Scaling Scrum: Considerations When Getting Started
It’s been a while since Part 1 of this blog series was published. The second blog has been far more challenging to pull together in terms of what I feel is most valuable for you to read. It started out as a random collection of thoughts on scaling from a couple of different coaches, morphed into a change management approach to scaling (which I may still publish in some form) and ended up as the version you’re reading now.
Why is it that capturing my thoughts about starting a scaling initiative is so challenging? After all, I’ve been a participant in and have guided organizations through multiple scaling initiatives over the years. I’ve tried it all, starting with learn-as-you-go approaches before formal scaling frameworks were established, then determining how to apply formal scaling frameworks in context, and now to developing my own approach to guiding organizations through this type of change. My difficulty with getting started on the “getting started” blog simply highlights the complexity of starting a scaling initiative.
The other challenge that contributed to my writer’s block on this topic is what to focus on. I want this blog to be useful to you and yet focused, so as not to overwhelm. My intention isn’t to write the next book on scaling Scrum, although maybe I should keep that in mind for another time? But, I digress... let’s get started!
Considerations When Getting Started with Scaling Scrum
Some factors for organizations to consider when scaling Scrum, which often determine the level of effectiveness of their scaling initiative are:
Moving from Project-centric to Product-centric
Scaling the Product Owner Role
Team Structure
Middle Managers
These considerations aren’t meant to be in any particular order as some may be more critical for the context and maturity of your organization than others. This is also not an exhaustive list, but captures what I have learned about the complexity of scaling Scrum across an enterprise.
From Projects to Products
For decades, work has been accomplished and success measured within the context of projects with a defined cost, duration and team membership. Upfront planning is intended to remove the risks associated with the project and tasks are assumed to occur linearly and sequentially. Projects often progress through defined phases (design, build, test, deploy) and the team disbands once the project is delivered. This mechanism of delivery has served us well in the context of well-known and well-understood work in a slow changing environment. Projects are still useful today in some contexts, but are no longer the best approach in fast-paced, customer-centric environments.
Enter the product. In the product world, teams are no longer formed and disbanded based on a single large deliverable, but exist in perpetuity until such time that the product they create and maintain ceases to exist. When creating product teams, organizations need to be prepared to fund the team for the life of the product, from inception through to sunset. Product teams are meant to focus on the customer needs and are designed to be better equipped to adapt to changing conditions (market, customer, competitors, regulatory, etc.).
The challenge here for organizations scaling their Scrum implementation is evolving their perception of need:
From command and control to decentralized decision making
From removing risk and uncertainty to adapting based on continuous learning
From a defined scope to an emergent scope
From a single point of coordination to cross-team collaboration
From funding deliverables to funding outcomes
Scaling the Product Owner Role
One of the key characteristics of teams and organizations that do Scrum well is the degree to which they create effective product organizations. By “product organization” I mean the combination of the Product Owner role itself, the division of product management and product ownership responsibilities across team members, and maintenance of a healthy product backlog.

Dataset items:

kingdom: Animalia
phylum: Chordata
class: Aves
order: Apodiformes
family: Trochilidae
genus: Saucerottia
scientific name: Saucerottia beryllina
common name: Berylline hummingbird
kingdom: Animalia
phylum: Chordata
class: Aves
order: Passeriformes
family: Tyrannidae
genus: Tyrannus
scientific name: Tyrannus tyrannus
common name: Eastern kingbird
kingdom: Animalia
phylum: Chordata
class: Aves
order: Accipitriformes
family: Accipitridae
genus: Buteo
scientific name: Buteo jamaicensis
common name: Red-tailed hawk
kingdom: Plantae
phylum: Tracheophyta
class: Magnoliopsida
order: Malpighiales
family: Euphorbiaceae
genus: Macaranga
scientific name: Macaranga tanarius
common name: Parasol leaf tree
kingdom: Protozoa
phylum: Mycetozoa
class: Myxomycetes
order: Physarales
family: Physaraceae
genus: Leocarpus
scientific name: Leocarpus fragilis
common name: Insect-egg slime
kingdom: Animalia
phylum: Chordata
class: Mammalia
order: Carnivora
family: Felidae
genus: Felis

> [PROMPT] Return the part of the blog post on scaling Scrum starting with "From Projects to" and going on through "fast-paced, customer-centric environments.", copied word for word. This material was taken from a separate source.

> [THE RESPONSE]
From Projects to Products
For decades, work has been accomplished and success measured within the context of projects with a defined cost, duration and team membership. Upfront planning is intended to remove the risks associated with the project and tasks are assumed to occur linearly and sequentially. Projects often progress through defined phases (design, build, test, deploy) and the team disbands once the project is delivered. This mechanism of delivery has served us well in the context of well-known and well-understood work in a slow changing environment. Projects are still useful today in some contexts, but are no longer the best approach in fast-paced, customer-centric environments.